GIVEN TEXT |
★ ★ ★

The endorsed library of art and objects.
- 1 Tools
- 2 Setup
- 3 Art creation
- 3.1 Tweaking
- 3.1.1 Starting the Editor
- 3.1.2 Moving in the Editor by the mouse and keyboard
- 3.1.3 Entering the Editors own game mode
- 3.1.4 Saving the map
- 3.1.5 Selecting objects
- 3.1.6 Modes and Constrains (steps) of transformation
- 3.1.7 Prefabs - usage and processing
- 3.1.8 Groups
- 3.1.9 Modification/editing of the cgf (3d art) files
- 3.1.10 Adding new Brushes or Entities to the map
- 3.1.11 Changing present objects 3d art
- 3.1.12 the Material editor
- 3.1.13 Materials - effects and options
- 3.1.14 Database Editor - editing archetypes of entities
- 3.1.15 Entities - editing individual entities
- 3.1.16 Special entities - doors, elevators
- 3.2 Creating
- 3.3 Improving
- 3.4 Adding Art
- 3.1 Tweaking
The editor of the game levels, we call maps. Besides the editor itself, there are external programs that ease some steps in creating the map. Most notably creating a terrain, or calculating the time of day light effect (ToD)
NOTE: the Sandbox2 editor was never intended to be used without underlying version control software preserving the progress of the map creation
NOTE: Map creation by the means of Sandbox2 was never conceived to be performed by a lone individual. This alone might be the reason why some portions of the work pipe might seem overwhelming and too arduous.
Quite a few of the artists are known to have taken a longer hiatus even before a map got finished, let alone after. It is quite a lot of work and quite a palette of skill to master - so prepare to take the time, if you want to do it properly.
- Save your map often and create backups! This is critical in case your working version becomes corrupted.
- Plan your maps before you actually begin making them. Have a good idea of how the map will flow, that is, how players are likely to interact with the terrain, buildings and/or capture zones you intend to place. You may want to run your draft map/terrain past other players to help refine your design.
- Make sure the path of the editor shortcut you use ends with the command switch -mod mwll, otherwise it will not work properly. Place this switch at the end of the file the shortcut points to.

★ ★ ★

DATASET ENTRIES |
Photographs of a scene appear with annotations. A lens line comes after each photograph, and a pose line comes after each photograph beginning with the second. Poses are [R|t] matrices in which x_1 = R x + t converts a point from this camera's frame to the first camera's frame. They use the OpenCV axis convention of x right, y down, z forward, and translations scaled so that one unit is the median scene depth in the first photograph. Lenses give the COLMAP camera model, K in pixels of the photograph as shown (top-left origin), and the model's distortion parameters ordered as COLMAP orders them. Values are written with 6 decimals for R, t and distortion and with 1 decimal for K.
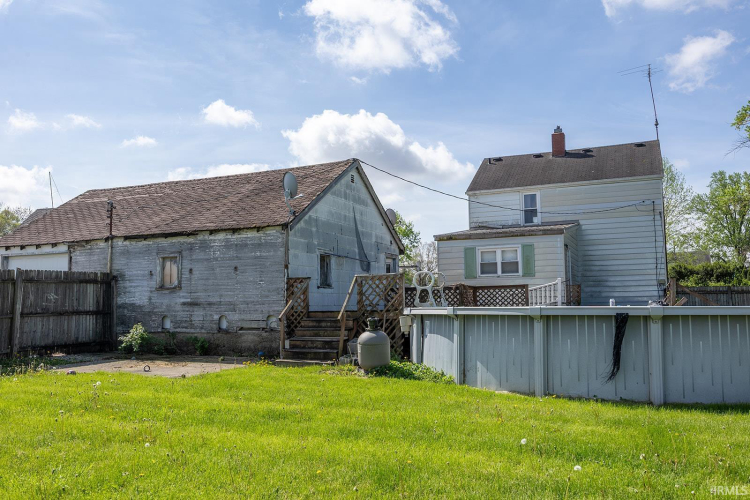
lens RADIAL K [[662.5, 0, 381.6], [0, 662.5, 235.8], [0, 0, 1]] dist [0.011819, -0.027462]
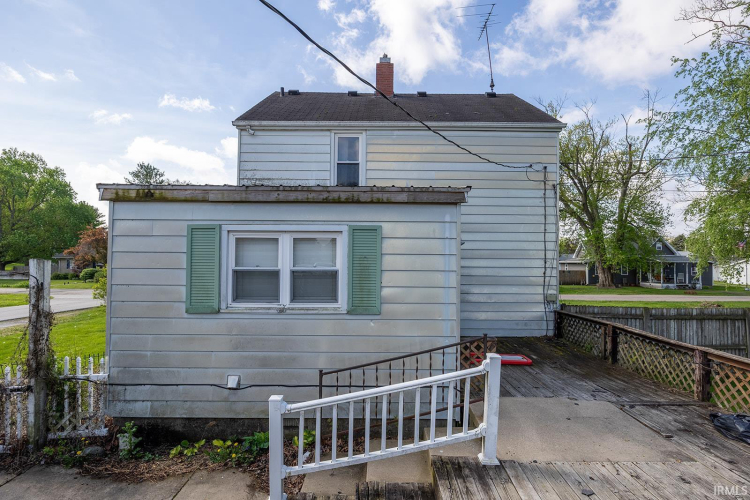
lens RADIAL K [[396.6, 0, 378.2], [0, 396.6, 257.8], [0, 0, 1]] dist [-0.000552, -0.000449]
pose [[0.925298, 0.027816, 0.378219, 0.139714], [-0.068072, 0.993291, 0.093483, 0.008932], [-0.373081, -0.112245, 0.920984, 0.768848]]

★ ★ ★

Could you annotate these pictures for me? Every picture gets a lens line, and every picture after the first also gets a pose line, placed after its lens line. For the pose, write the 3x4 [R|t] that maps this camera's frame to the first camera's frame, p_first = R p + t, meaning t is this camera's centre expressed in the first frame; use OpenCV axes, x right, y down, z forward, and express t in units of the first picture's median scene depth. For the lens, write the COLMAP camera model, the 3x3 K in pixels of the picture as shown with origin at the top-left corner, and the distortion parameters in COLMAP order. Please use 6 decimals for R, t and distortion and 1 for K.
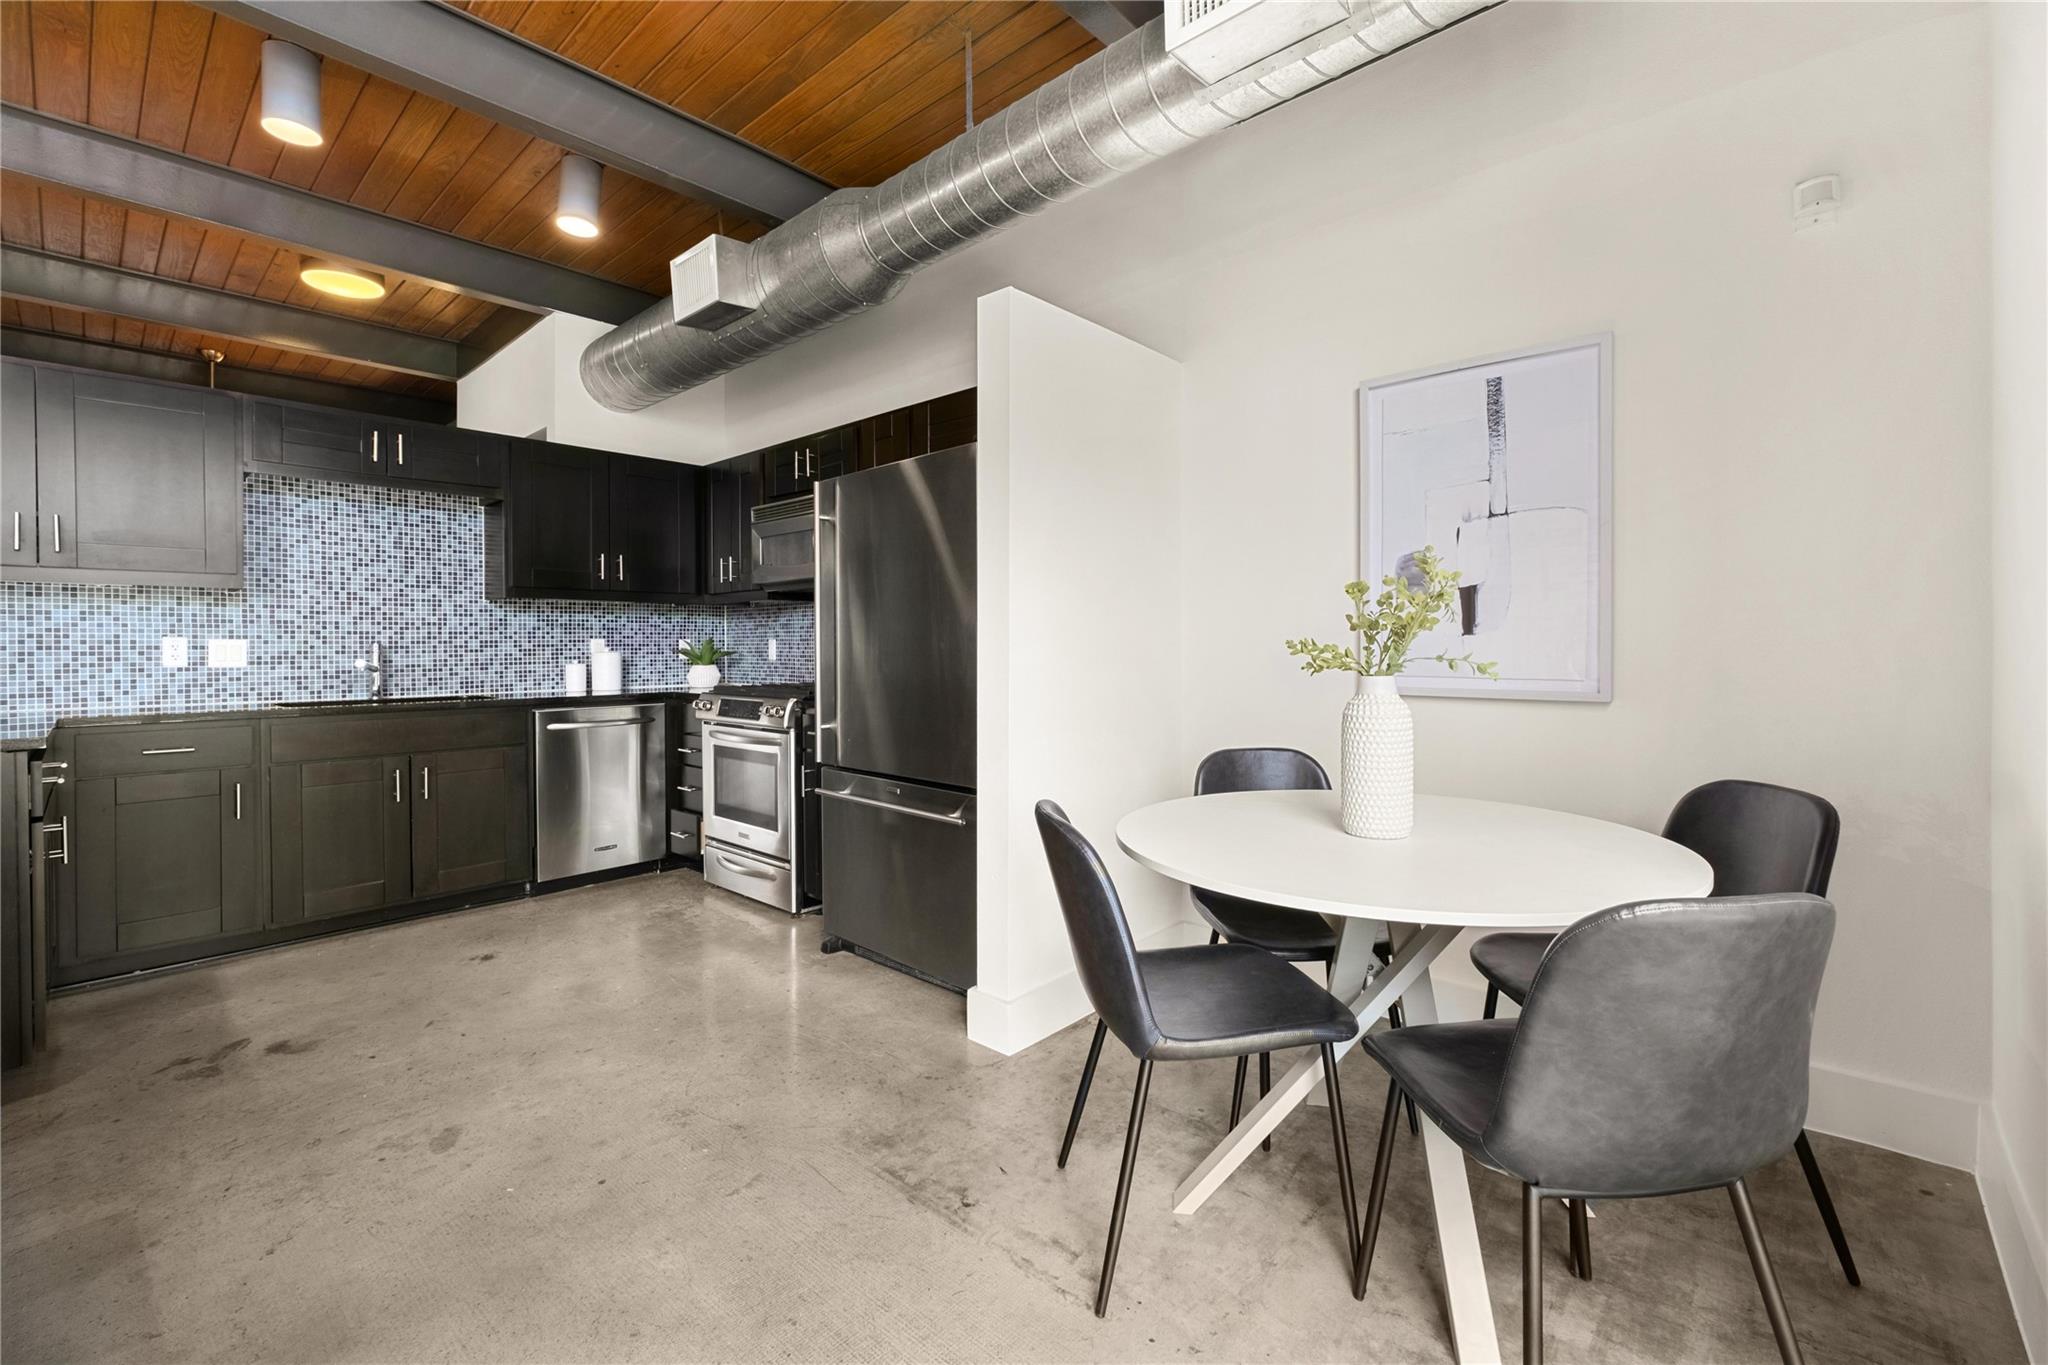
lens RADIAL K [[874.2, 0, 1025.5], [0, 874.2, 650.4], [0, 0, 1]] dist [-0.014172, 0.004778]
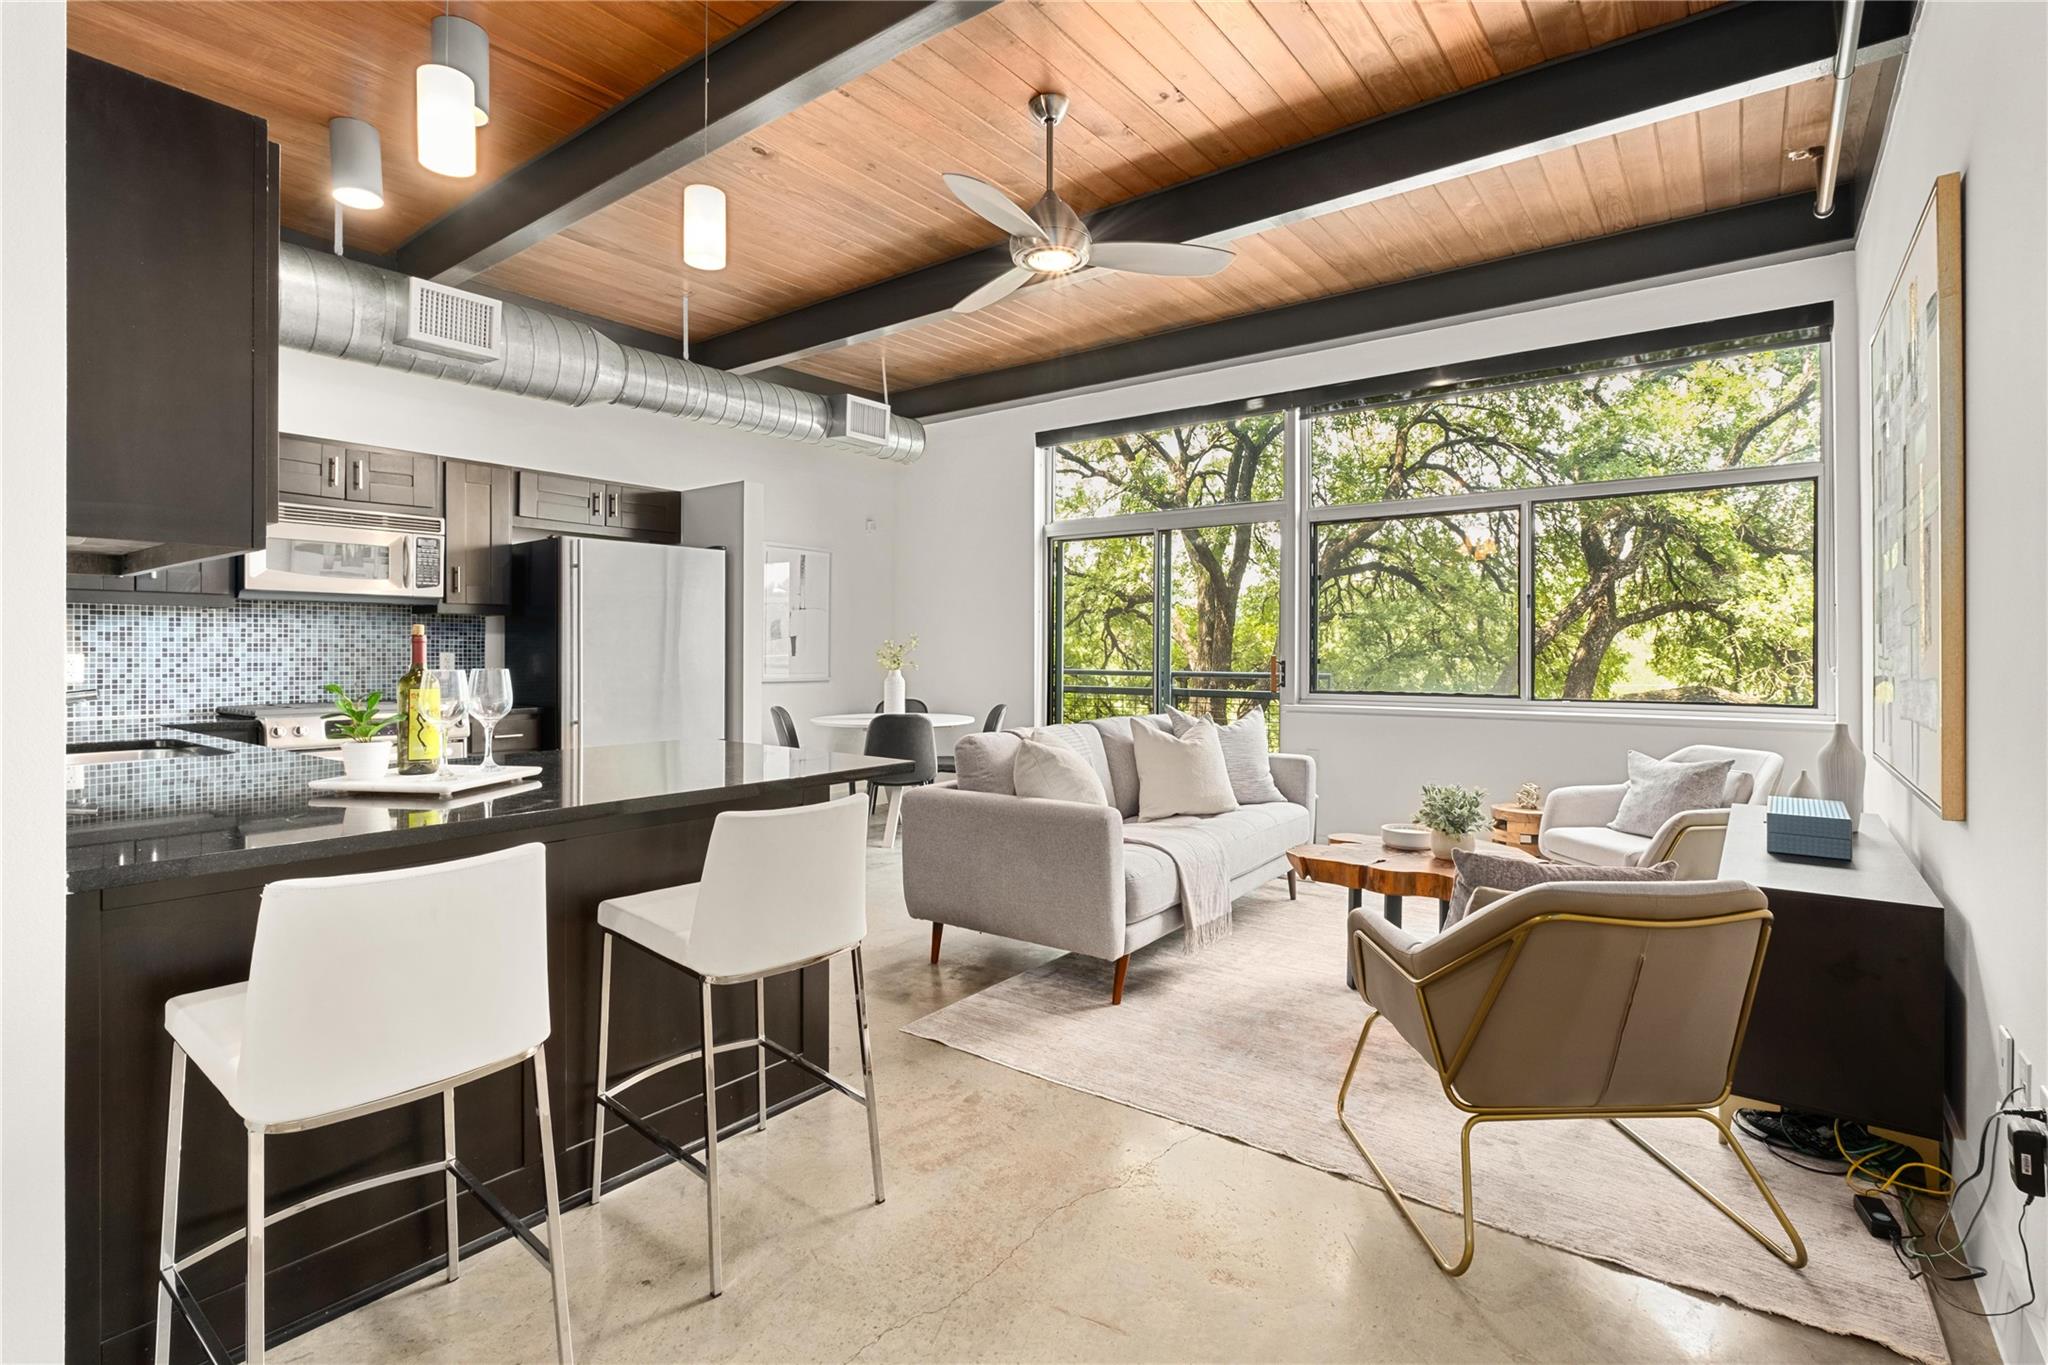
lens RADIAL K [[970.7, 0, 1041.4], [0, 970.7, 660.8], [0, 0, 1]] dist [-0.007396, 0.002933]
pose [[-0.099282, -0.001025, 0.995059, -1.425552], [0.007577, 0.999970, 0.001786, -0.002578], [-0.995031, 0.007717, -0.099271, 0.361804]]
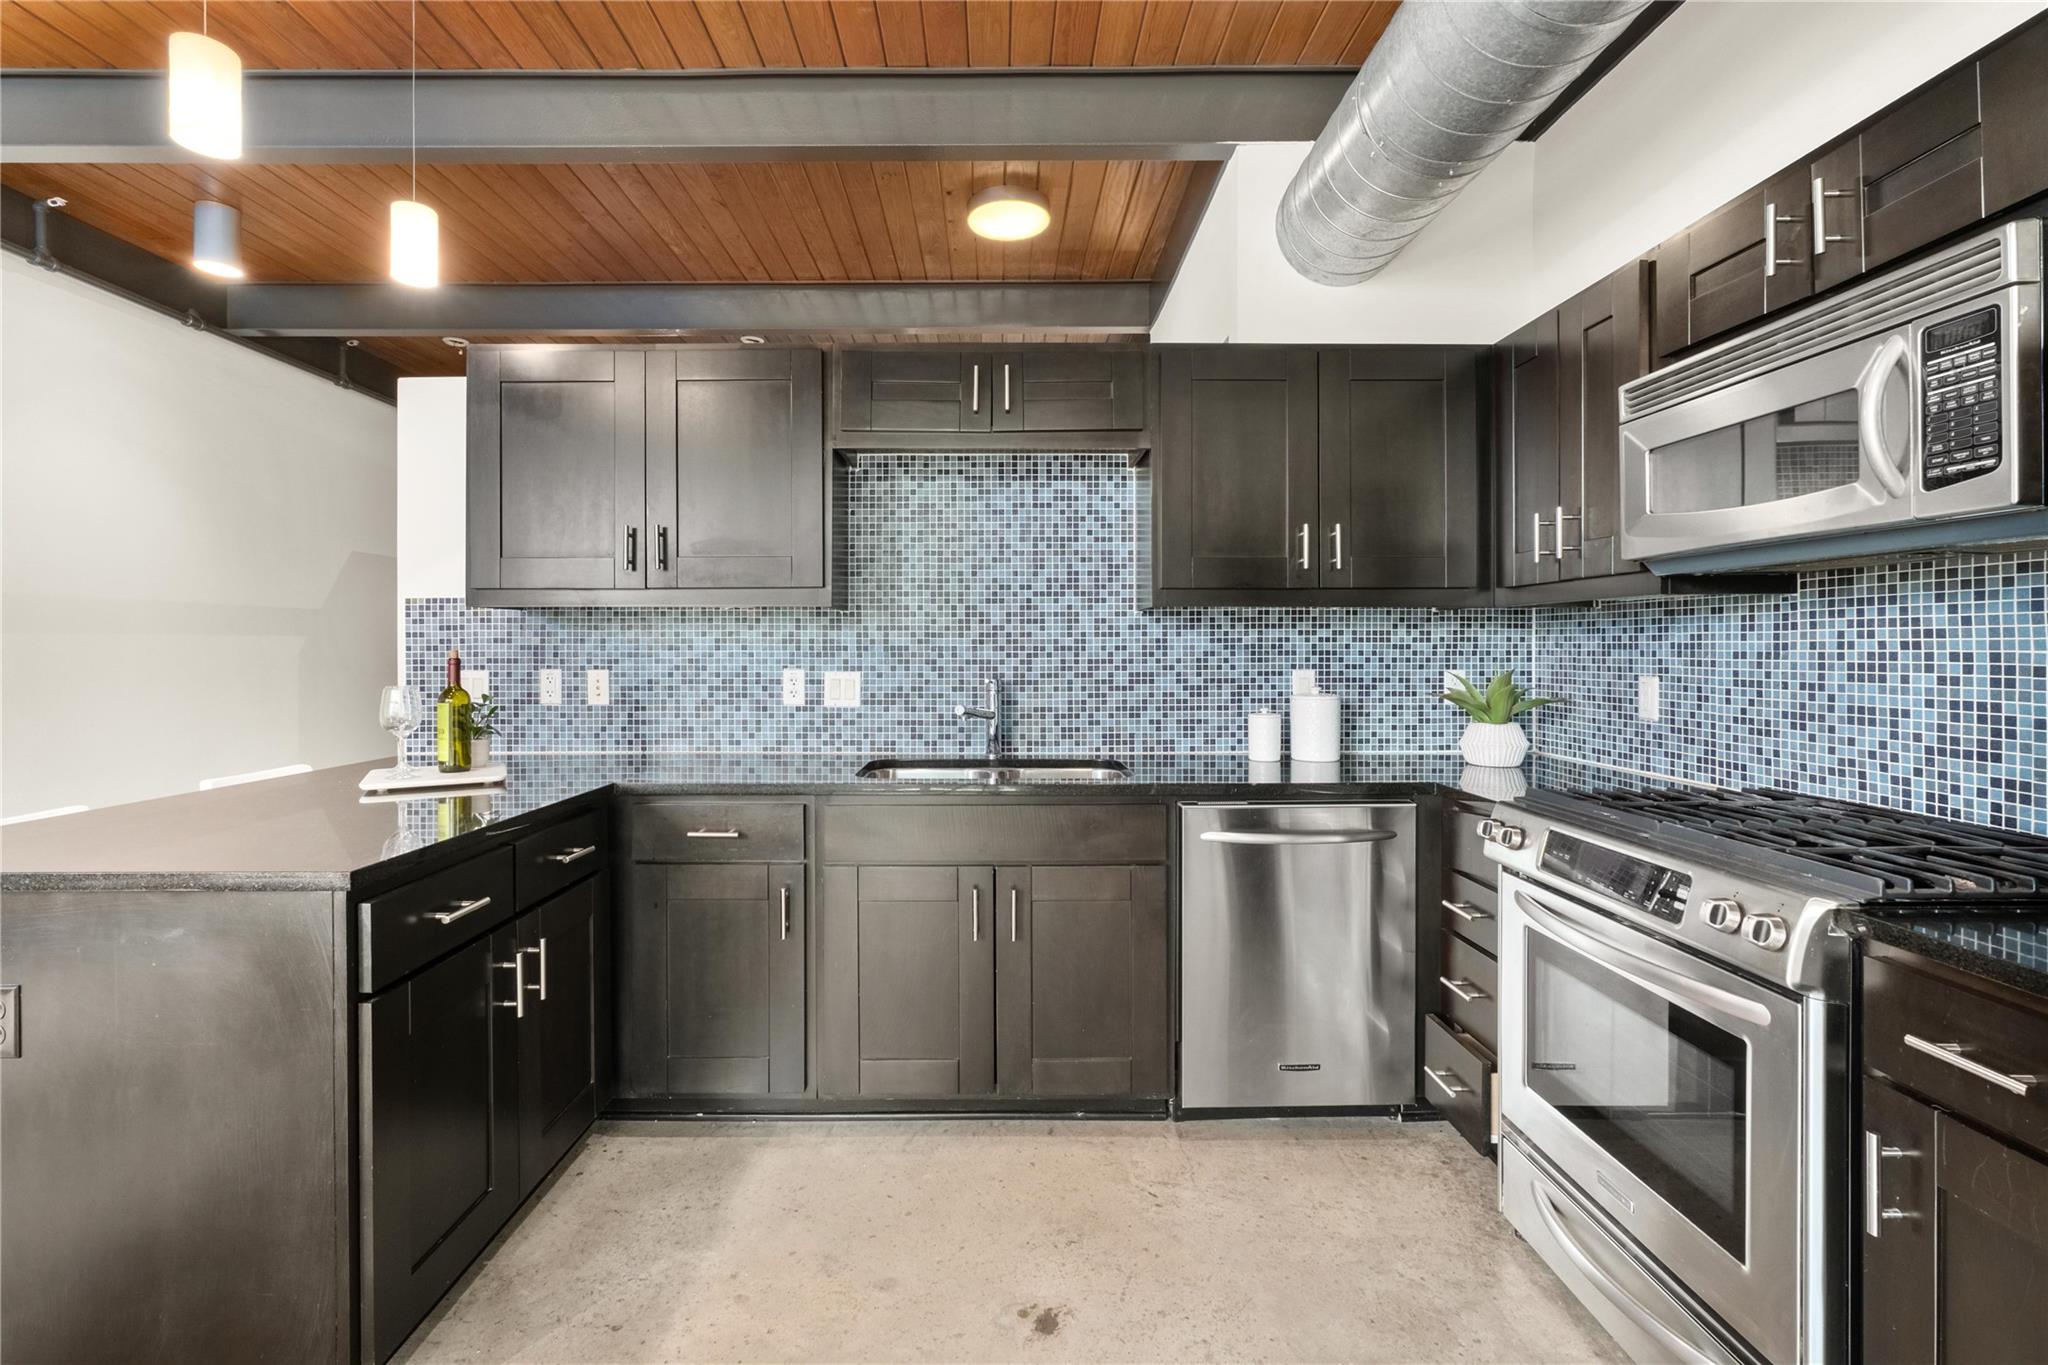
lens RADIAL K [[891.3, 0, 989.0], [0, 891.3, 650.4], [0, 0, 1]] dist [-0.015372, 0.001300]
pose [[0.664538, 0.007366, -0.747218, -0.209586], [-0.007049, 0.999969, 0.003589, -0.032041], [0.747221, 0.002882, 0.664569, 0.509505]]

★ ★ ★

TO DO |
Copy out, word for word, the stretch of the map editor guide that opens with the words "Quite a few" and closes with "refine your design.".

EXERCISE SOLUTION |
Quite a few of the artists are known to have taken a longer hiatus even before a map got finished, let alone after. It is quite a lot of work and quite a palette of skill to master - so prepare to take the time, if you want to do it properly.
- Save your map often and create backups! This is critical in case your working version becomes corrupted.
- Plan your maps before you actually begin making them. Have a good idea of how the map will flow, that is, how players are likely to interact with the terrain, buildings and/or capture zones you intend to place. You may want to run your draft map/terrain past other players to help refine your design.